## Work order
Only the lines from the start of the data through the line with "the silver metal horn" belong in the copy. Restate them word for word, minus the pictures.

(Stored data)
= = = = = = =

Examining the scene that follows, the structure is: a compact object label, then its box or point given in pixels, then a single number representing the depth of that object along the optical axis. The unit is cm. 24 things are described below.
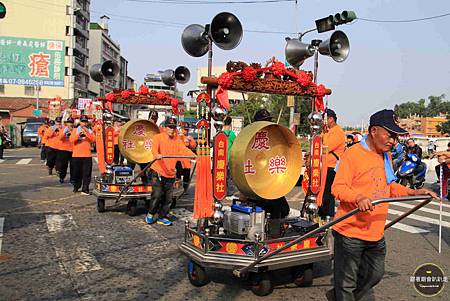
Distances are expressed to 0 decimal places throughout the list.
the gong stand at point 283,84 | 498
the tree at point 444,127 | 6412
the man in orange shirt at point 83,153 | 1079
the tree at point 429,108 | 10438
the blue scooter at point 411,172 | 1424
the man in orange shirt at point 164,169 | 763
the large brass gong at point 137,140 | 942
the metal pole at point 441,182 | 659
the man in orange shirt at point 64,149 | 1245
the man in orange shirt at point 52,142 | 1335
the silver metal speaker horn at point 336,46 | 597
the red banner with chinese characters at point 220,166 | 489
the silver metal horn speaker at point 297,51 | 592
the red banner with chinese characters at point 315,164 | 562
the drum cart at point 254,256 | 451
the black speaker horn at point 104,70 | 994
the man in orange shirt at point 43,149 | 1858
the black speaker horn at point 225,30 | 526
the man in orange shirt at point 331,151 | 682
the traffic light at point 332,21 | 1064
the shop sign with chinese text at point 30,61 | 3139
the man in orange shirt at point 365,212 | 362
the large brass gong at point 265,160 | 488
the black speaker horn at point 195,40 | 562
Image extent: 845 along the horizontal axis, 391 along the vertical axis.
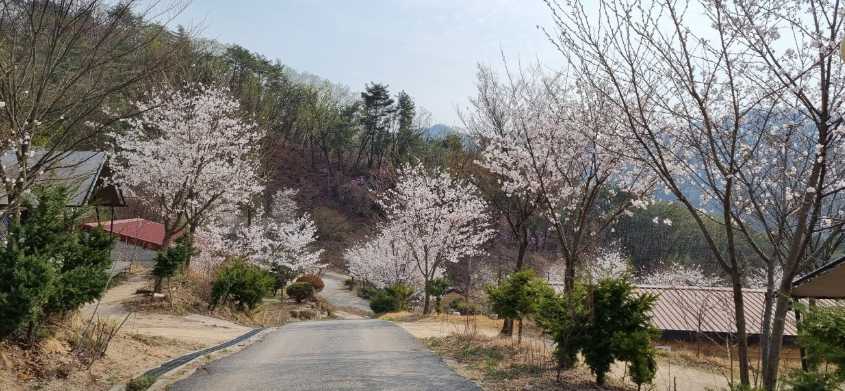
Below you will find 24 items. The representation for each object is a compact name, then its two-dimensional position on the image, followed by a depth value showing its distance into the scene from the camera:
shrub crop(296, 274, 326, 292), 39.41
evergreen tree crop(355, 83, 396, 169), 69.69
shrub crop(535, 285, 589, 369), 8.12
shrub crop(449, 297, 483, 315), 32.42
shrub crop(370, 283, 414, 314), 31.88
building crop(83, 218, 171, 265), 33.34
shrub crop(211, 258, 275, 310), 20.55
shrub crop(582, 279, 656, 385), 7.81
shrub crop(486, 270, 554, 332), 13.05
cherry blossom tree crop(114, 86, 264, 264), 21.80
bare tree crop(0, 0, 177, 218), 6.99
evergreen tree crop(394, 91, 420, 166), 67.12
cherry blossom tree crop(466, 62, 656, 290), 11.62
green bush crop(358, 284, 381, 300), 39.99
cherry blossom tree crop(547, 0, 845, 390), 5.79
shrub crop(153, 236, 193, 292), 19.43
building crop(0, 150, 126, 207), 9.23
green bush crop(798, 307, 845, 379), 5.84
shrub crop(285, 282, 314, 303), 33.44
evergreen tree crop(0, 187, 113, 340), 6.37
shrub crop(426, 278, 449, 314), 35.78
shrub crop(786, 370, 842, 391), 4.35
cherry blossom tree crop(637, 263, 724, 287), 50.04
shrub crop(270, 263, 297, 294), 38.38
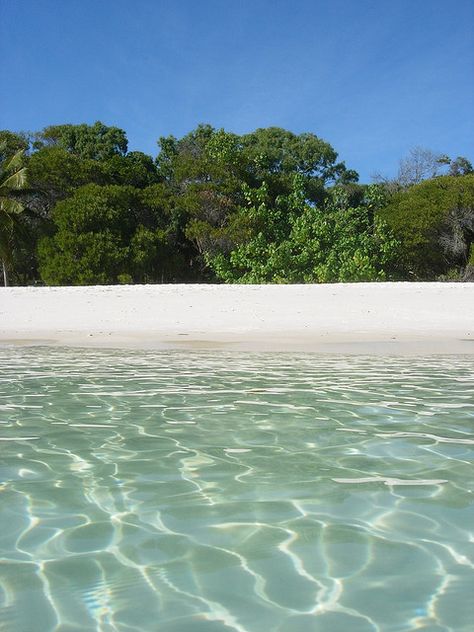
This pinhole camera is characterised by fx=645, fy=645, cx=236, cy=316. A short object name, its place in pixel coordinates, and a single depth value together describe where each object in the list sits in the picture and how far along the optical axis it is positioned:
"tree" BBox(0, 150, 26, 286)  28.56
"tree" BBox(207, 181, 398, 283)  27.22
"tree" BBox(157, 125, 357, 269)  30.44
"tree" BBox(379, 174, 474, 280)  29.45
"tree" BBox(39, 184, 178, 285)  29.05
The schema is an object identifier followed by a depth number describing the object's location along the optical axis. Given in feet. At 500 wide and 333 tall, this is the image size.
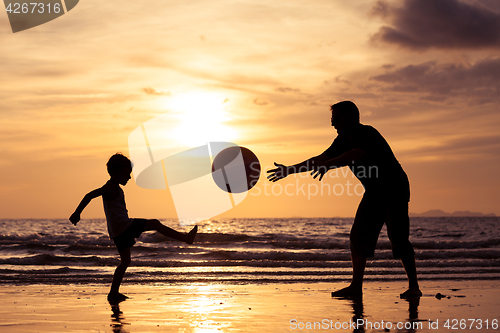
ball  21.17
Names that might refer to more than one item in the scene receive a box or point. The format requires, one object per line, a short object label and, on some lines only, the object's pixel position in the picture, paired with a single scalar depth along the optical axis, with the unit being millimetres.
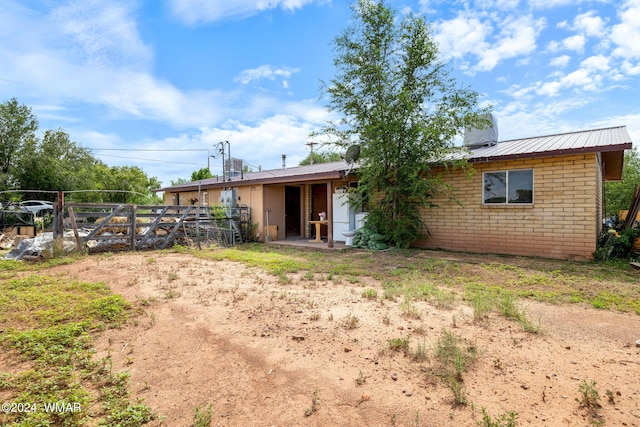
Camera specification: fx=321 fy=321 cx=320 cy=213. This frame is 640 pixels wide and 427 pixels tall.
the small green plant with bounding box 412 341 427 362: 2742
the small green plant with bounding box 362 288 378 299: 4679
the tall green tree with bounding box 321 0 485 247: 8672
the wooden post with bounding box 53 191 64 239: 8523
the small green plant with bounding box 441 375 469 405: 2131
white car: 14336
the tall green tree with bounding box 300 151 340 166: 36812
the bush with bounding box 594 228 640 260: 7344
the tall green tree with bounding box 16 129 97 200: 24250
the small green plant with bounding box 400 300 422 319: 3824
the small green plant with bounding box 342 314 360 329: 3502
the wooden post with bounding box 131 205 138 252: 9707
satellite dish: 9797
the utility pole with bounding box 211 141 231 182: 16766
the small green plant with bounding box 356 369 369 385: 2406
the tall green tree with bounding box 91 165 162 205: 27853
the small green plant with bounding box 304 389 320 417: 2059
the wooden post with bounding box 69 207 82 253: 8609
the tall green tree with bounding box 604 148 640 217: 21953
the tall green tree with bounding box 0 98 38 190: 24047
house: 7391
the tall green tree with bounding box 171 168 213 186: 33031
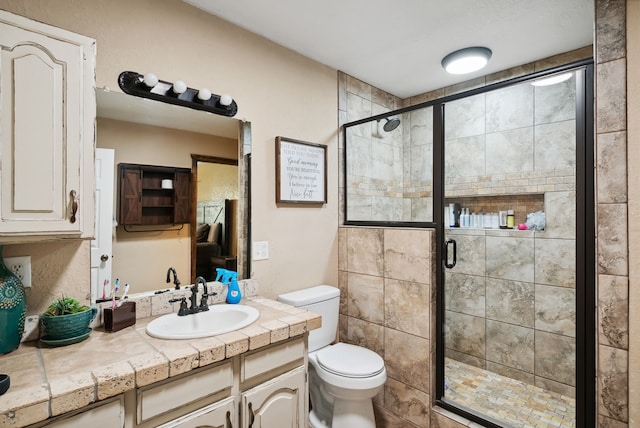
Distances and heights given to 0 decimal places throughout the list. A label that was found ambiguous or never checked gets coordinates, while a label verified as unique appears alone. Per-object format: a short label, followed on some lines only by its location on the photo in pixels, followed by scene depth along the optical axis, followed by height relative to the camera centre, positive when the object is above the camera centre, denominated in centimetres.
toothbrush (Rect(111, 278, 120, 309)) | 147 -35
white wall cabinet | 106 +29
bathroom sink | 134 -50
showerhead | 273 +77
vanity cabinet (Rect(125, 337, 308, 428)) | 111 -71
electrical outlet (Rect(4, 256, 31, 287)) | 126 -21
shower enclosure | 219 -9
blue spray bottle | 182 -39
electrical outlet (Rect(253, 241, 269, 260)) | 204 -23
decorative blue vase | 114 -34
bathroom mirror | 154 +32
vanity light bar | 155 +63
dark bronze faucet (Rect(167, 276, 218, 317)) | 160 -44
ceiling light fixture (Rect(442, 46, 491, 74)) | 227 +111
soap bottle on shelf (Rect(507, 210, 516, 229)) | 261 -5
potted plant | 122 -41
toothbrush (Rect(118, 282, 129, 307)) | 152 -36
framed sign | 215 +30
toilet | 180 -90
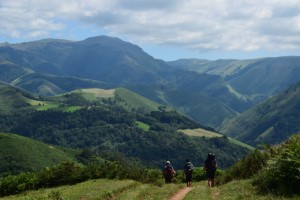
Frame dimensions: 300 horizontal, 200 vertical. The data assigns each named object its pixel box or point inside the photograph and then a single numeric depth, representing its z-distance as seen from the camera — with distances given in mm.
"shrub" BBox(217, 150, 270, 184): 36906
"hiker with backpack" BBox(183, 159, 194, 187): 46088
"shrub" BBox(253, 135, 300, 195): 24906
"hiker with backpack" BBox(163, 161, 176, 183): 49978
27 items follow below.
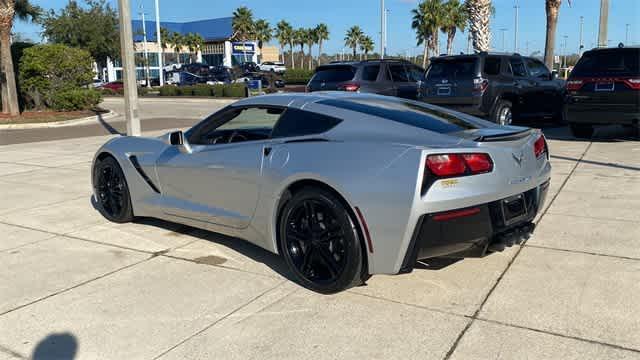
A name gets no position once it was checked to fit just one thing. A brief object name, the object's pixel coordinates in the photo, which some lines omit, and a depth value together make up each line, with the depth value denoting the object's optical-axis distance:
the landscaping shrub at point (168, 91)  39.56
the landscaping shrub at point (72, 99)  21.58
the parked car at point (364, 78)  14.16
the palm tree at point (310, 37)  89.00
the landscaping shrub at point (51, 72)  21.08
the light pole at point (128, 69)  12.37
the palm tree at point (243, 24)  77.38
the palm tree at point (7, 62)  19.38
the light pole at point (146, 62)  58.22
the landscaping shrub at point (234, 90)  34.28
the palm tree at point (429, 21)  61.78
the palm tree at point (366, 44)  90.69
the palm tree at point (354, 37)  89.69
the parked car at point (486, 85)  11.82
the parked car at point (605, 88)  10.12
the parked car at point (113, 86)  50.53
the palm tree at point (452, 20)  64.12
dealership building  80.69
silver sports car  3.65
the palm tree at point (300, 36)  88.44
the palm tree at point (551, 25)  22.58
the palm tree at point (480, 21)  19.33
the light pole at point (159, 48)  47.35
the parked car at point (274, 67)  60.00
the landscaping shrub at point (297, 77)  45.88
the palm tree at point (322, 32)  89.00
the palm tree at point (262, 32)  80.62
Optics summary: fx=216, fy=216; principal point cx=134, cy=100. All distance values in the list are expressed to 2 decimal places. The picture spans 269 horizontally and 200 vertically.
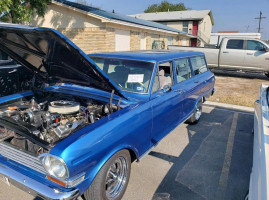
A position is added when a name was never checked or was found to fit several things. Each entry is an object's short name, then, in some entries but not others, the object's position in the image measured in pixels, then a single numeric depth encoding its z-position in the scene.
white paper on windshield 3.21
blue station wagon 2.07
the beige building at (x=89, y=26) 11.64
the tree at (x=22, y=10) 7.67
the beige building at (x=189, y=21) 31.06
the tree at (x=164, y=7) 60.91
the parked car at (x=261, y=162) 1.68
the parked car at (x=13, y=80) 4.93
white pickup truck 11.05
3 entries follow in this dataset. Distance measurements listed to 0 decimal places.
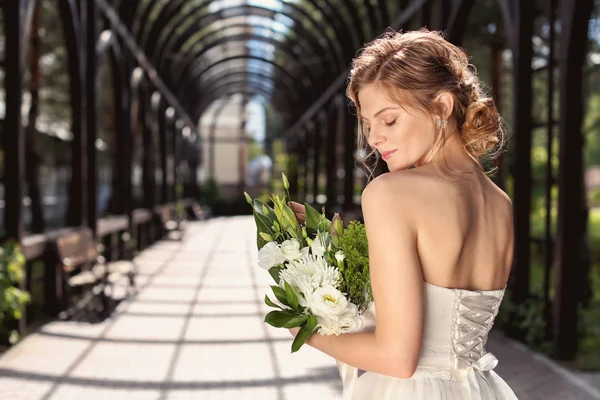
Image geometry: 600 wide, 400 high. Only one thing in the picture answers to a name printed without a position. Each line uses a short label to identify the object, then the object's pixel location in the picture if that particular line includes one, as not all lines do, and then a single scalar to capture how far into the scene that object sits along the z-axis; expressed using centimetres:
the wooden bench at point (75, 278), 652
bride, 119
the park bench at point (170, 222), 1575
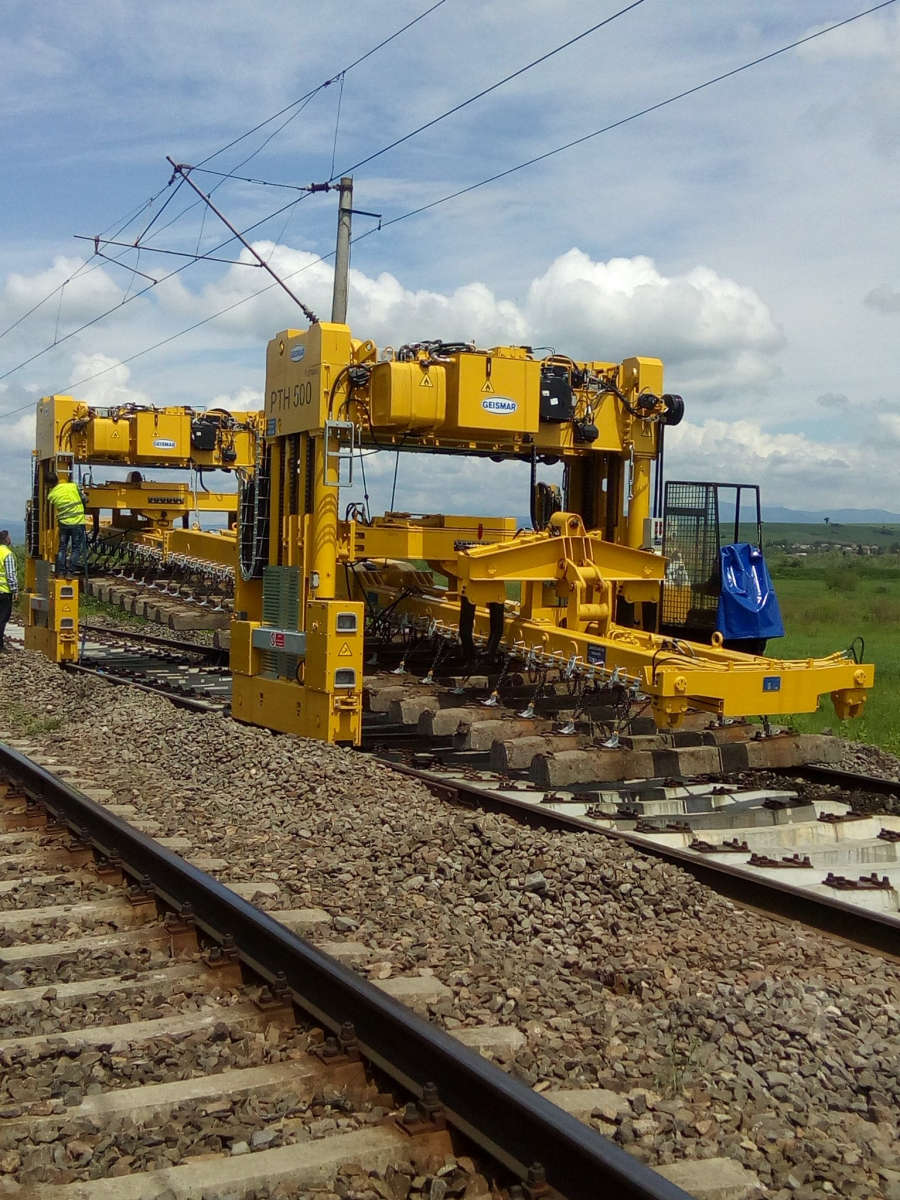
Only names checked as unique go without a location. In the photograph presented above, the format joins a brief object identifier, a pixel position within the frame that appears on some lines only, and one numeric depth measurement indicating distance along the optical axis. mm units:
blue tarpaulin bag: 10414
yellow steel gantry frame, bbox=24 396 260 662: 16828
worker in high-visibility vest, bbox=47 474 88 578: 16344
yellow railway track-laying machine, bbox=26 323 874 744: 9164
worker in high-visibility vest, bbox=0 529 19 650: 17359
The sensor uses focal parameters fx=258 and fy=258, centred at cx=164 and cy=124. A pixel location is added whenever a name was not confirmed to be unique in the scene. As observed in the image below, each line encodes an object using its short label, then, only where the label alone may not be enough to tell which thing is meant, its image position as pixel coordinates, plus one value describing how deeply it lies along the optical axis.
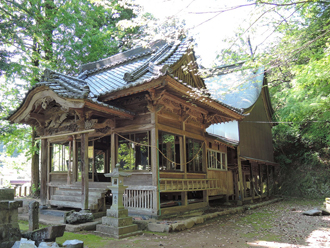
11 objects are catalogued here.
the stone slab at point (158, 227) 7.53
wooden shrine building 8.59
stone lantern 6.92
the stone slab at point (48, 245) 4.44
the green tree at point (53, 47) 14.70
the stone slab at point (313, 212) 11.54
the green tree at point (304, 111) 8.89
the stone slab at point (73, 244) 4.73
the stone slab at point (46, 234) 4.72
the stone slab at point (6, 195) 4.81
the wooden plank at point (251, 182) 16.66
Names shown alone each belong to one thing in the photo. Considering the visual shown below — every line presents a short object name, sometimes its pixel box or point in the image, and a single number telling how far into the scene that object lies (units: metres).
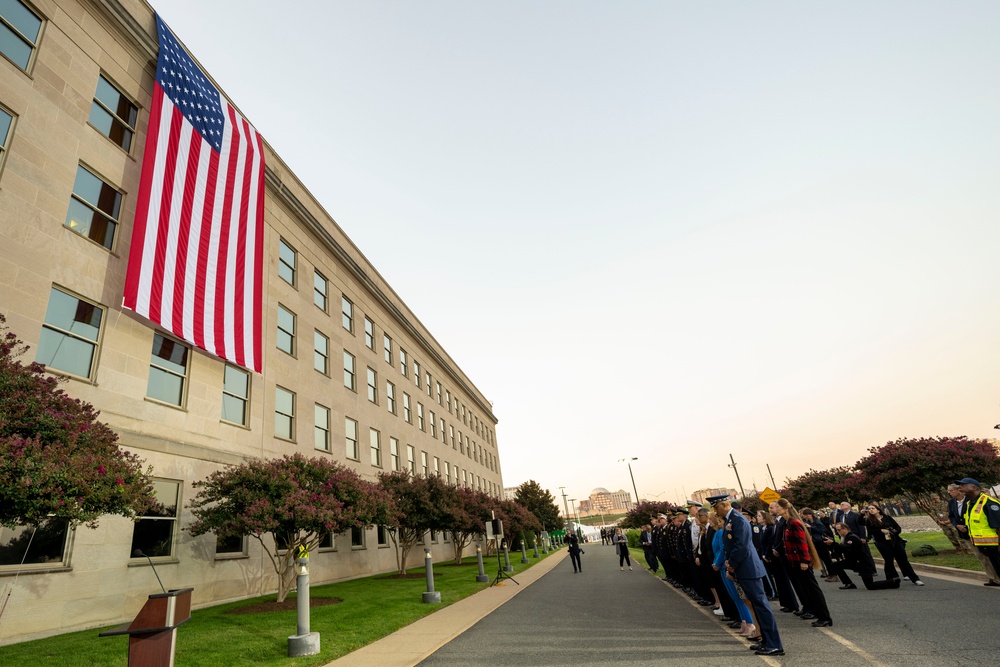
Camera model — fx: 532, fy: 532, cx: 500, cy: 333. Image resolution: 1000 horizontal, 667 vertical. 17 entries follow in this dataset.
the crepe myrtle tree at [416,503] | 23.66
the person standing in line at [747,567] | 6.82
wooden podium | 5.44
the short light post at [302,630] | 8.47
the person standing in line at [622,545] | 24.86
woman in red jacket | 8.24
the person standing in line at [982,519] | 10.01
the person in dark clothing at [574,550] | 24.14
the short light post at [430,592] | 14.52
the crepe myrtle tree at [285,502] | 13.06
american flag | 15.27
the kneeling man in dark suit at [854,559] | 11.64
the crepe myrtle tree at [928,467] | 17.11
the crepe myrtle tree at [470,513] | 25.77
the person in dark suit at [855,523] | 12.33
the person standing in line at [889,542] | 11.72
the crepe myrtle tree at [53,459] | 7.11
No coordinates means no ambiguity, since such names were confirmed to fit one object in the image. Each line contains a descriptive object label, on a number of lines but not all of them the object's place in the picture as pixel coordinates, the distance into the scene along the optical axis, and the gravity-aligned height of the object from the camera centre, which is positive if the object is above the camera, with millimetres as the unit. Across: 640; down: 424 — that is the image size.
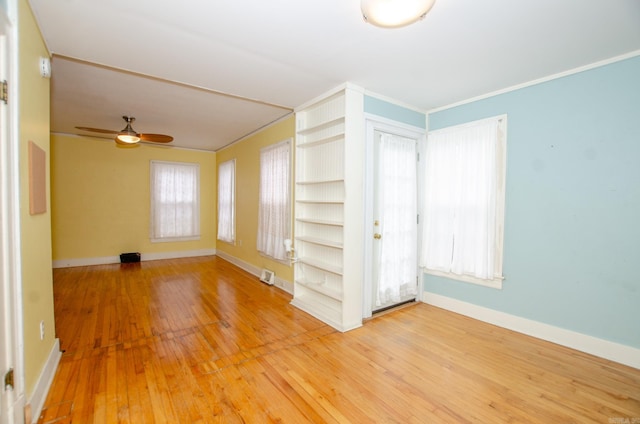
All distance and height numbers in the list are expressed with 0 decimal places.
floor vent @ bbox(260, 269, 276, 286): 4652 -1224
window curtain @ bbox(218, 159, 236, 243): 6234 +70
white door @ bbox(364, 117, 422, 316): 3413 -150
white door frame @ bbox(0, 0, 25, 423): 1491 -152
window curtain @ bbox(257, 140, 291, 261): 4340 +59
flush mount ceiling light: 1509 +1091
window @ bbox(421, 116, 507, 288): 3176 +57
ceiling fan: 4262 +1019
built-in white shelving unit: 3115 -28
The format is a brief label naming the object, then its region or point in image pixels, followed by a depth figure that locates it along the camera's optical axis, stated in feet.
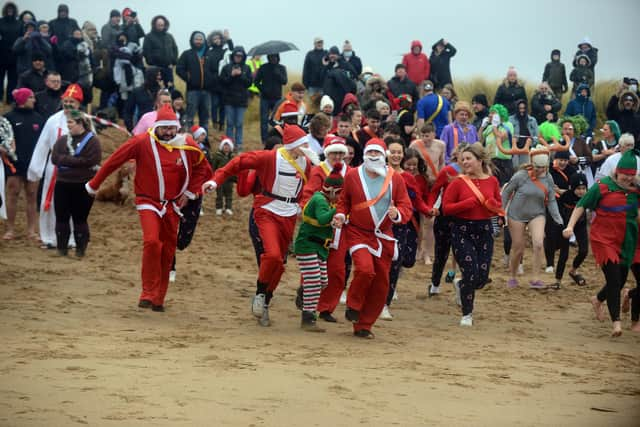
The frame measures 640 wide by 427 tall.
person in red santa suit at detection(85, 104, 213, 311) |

= = = = = = =

## Finished exercise
Examining the scene that follows, the structure is: a compact object label, then its box or point given in pixels, then a single number representing the depth of that object along the optical axis. The unit is cm. 24 things are described below.
Distances are expressed to 0 decimal places throughout the list.
the gong stand at point 283,84 | 498
the tree at point 444,127 | 6412
the man in orange shirt at point 83,153 | 1079
the tree at point 429,108 | 10438
the blue scooter at point 411,172 | 1424
the man in orange shirt at point 164,169 | 763
the large brass gong at point 137,140 | 942
the metal pole at point 441,182 | 659
the man in orange shirt at point 64,149 | 1245
the man in orange shirt at point 52,142 | 1335
the silver metal speaker horn at point 336,46 | 597
the red banner with chinese characters at point 220,166 | 489
the silver metal horn speaker at point 297,51 | 592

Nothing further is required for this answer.